→ **Exercise**
Please say how many lines in the entries below hold the string "proper", with no other words.

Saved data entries
————————

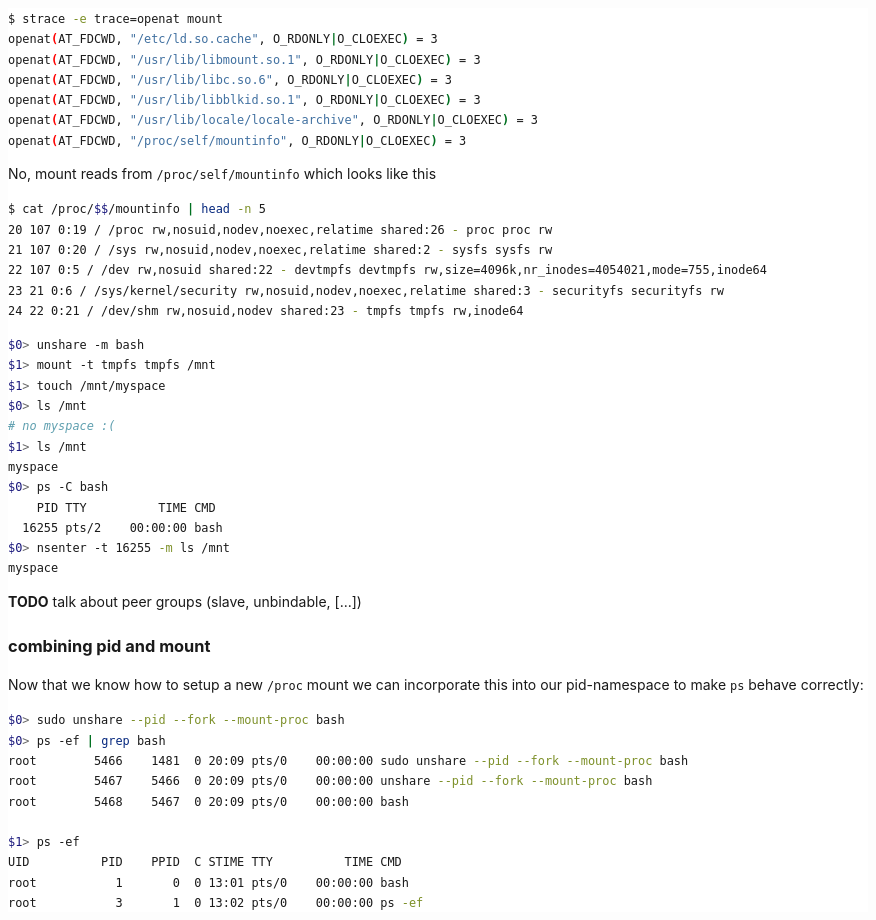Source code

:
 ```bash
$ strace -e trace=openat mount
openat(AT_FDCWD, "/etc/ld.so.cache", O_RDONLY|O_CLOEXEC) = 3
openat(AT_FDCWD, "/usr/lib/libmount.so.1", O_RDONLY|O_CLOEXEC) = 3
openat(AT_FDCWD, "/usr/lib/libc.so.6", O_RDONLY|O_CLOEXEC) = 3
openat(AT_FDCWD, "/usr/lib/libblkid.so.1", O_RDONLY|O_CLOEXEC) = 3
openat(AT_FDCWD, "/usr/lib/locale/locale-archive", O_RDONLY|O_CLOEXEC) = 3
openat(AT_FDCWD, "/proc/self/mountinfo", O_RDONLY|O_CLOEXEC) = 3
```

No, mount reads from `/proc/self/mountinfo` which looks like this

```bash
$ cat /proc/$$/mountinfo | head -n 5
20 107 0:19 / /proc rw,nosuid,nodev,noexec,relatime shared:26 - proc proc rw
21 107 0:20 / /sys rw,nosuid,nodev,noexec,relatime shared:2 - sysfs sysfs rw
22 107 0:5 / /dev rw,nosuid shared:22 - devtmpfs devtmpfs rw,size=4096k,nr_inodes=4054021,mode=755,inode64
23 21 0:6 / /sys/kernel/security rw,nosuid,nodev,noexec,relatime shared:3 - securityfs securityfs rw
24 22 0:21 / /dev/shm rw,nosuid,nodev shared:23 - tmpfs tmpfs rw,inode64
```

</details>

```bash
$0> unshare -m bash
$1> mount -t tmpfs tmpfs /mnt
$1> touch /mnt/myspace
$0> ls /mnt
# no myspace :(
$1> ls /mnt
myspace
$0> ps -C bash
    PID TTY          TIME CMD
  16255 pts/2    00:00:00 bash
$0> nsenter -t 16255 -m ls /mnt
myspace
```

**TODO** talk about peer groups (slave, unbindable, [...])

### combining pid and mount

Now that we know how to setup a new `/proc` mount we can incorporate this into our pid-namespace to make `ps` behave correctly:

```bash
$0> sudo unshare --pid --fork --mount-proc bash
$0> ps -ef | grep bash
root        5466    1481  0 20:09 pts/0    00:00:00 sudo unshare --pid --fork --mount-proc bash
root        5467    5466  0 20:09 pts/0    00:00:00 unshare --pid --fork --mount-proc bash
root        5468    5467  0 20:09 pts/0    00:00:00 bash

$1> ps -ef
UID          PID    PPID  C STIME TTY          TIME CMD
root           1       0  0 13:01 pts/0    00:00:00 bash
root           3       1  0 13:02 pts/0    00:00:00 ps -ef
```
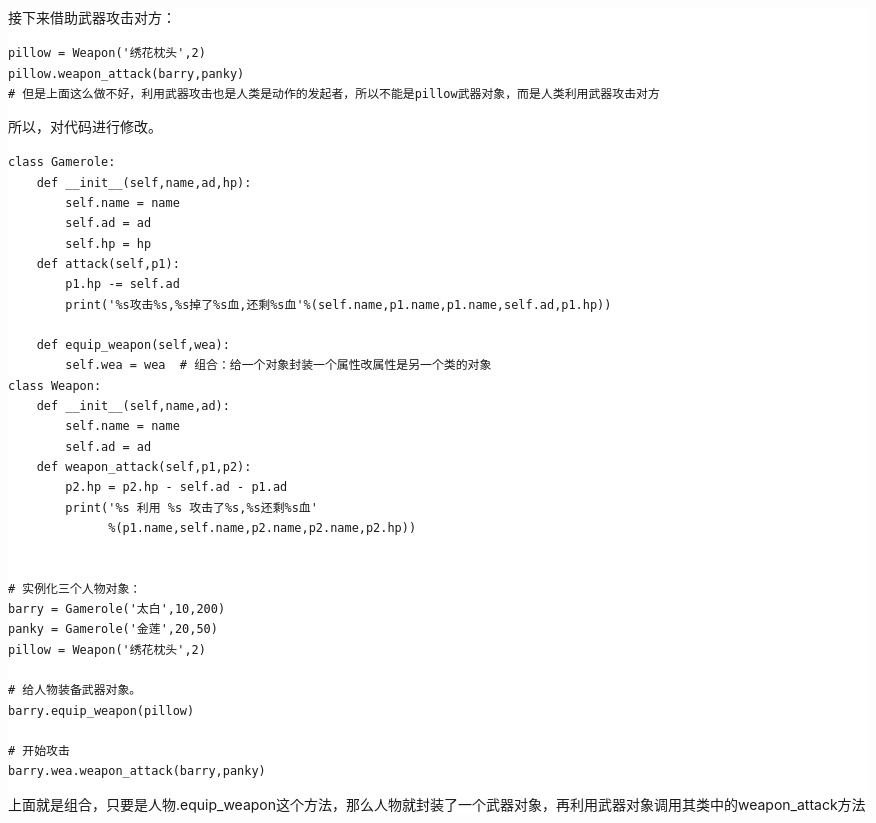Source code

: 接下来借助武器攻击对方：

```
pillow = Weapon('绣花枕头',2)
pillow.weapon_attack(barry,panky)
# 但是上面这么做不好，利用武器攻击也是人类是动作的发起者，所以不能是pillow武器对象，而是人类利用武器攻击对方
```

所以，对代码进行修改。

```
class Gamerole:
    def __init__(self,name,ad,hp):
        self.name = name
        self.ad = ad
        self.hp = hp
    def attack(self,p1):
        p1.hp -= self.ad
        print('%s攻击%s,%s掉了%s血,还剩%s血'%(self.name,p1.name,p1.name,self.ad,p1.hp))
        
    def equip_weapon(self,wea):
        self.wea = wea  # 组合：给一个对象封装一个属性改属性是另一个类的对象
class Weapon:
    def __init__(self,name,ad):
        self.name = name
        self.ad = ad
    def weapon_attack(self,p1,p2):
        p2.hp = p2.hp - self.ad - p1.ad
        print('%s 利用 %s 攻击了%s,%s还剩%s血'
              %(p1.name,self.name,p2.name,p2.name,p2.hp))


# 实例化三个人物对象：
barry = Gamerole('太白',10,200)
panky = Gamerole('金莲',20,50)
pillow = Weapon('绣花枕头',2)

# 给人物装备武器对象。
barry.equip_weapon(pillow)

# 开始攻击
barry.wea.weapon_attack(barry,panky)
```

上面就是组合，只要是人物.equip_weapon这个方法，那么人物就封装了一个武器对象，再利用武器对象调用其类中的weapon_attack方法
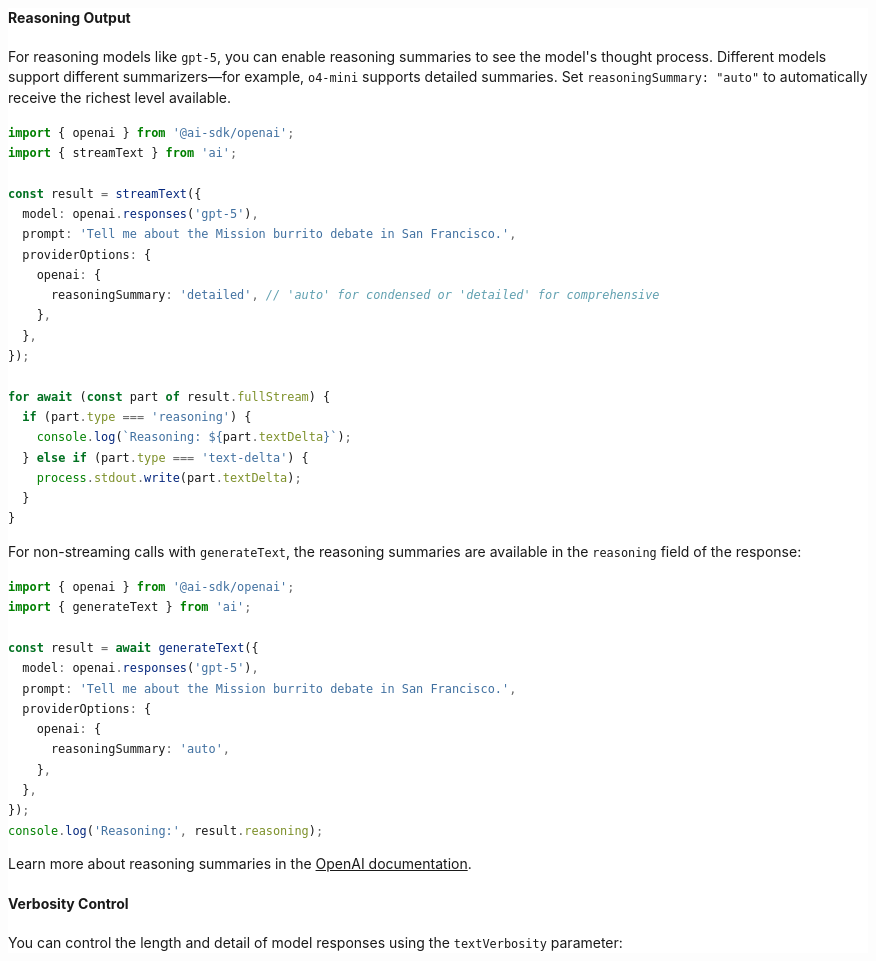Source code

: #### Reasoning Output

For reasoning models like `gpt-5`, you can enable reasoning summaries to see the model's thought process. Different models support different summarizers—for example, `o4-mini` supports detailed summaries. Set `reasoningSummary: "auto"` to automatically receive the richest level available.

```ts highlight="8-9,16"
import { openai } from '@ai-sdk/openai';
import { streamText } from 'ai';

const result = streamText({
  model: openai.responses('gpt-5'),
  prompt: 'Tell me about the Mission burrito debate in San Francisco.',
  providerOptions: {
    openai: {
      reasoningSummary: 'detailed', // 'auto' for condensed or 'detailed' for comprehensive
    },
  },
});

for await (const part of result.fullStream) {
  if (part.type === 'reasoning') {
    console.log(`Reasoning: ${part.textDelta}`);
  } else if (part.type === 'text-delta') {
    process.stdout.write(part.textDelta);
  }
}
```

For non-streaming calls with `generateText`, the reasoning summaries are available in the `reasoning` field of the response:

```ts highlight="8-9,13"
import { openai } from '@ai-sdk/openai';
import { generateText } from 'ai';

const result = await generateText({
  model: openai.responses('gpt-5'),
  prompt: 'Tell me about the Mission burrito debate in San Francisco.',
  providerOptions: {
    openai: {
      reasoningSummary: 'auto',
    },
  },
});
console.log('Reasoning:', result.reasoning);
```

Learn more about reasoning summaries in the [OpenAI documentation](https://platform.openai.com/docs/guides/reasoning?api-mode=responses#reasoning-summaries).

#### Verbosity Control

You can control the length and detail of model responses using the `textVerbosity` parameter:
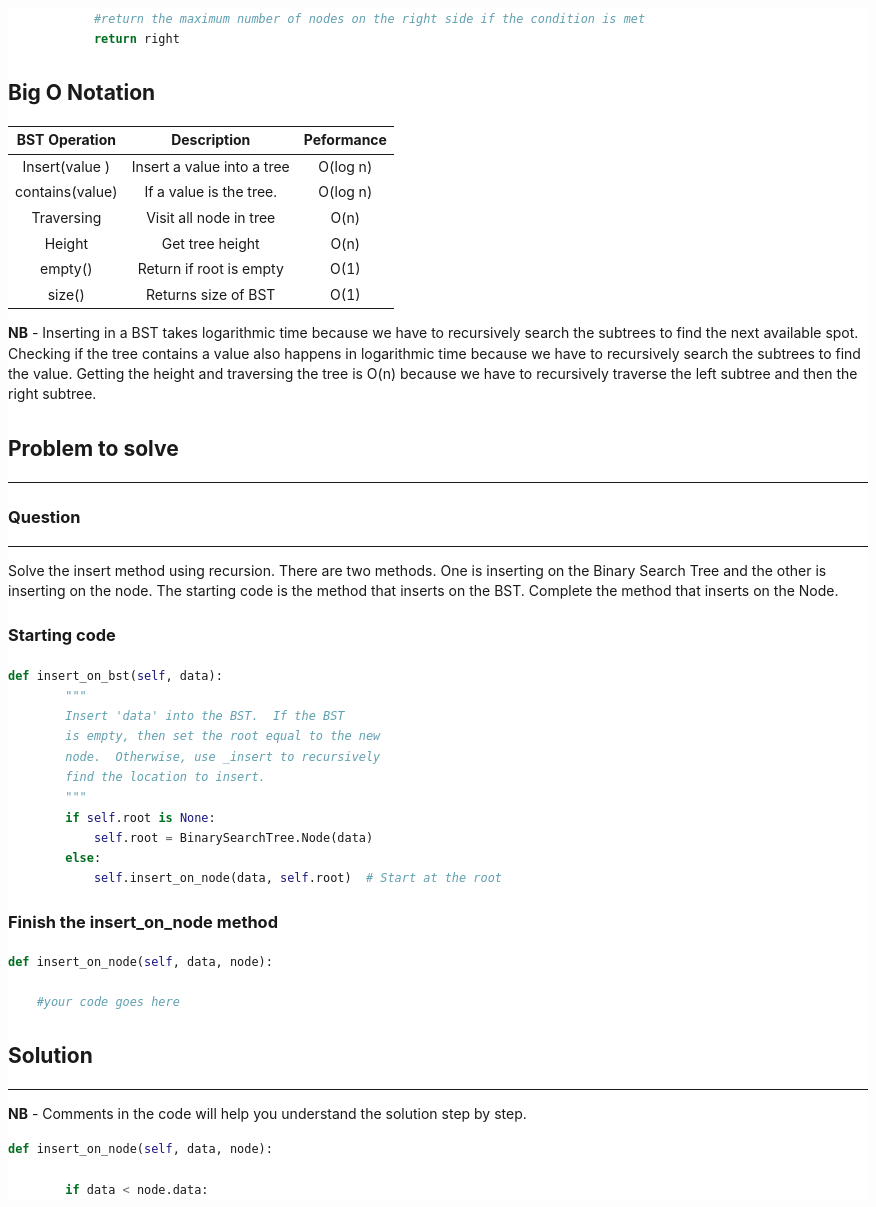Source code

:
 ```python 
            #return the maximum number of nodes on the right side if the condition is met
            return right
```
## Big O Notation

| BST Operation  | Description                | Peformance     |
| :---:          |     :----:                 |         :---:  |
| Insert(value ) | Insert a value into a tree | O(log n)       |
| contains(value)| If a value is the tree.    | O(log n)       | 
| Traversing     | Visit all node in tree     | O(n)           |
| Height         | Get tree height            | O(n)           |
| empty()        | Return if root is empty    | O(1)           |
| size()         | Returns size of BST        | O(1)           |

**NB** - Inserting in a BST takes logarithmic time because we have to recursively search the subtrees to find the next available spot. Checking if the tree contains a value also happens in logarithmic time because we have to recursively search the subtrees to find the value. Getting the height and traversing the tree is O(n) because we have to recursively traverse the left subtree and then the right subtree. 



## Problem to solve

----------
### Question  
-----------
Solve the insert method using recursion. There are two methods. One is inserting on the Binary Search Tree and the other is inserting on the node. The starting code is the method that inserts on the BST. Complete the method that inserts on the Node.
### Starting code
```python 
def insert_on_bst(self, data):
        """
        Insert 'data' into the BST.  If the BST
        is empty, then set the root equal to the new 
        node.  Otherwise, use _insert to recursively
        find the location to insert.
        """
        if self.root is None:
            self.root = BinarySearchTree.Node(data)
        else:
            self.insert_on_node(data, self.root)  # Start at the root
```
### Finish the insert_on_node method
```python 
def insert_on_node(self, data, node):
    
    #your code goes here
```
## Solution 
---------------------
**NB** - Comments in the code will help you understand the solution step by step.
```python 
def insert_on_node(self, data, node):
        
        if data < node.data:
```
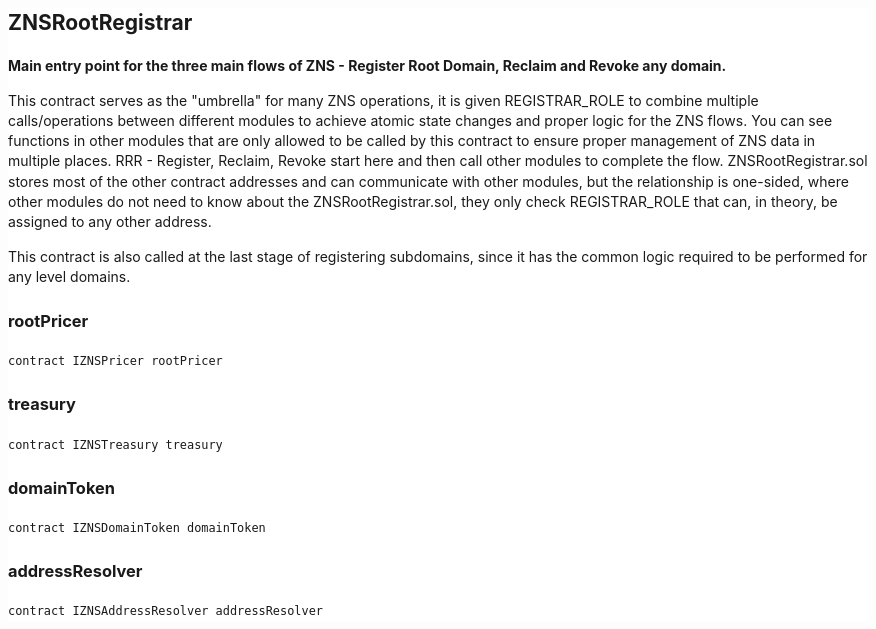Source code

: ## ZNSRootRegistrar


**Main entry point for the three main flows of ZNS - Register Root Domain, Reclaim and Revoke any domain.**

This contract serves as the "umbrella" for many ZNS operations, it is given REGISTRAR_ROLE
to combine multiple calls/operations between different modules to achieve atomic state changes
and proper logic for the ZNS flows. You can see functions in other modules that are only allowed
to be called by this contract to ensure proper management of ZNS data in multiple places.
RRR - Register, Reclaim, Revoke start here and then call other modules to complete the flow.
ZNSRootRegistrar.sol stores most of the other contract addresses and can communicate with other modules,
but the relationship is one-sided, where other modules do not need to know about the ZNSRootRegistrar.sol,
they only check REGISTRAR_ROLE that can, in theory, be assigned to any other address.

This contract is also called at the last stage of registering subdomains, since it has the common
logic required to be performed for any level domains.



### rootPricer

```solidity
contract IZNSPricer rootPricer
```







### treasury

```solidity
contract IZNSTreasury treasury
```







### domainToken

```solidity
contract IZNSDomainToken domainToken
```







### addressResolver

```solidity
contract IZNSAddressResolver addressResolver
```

————————

→ **Task output**
2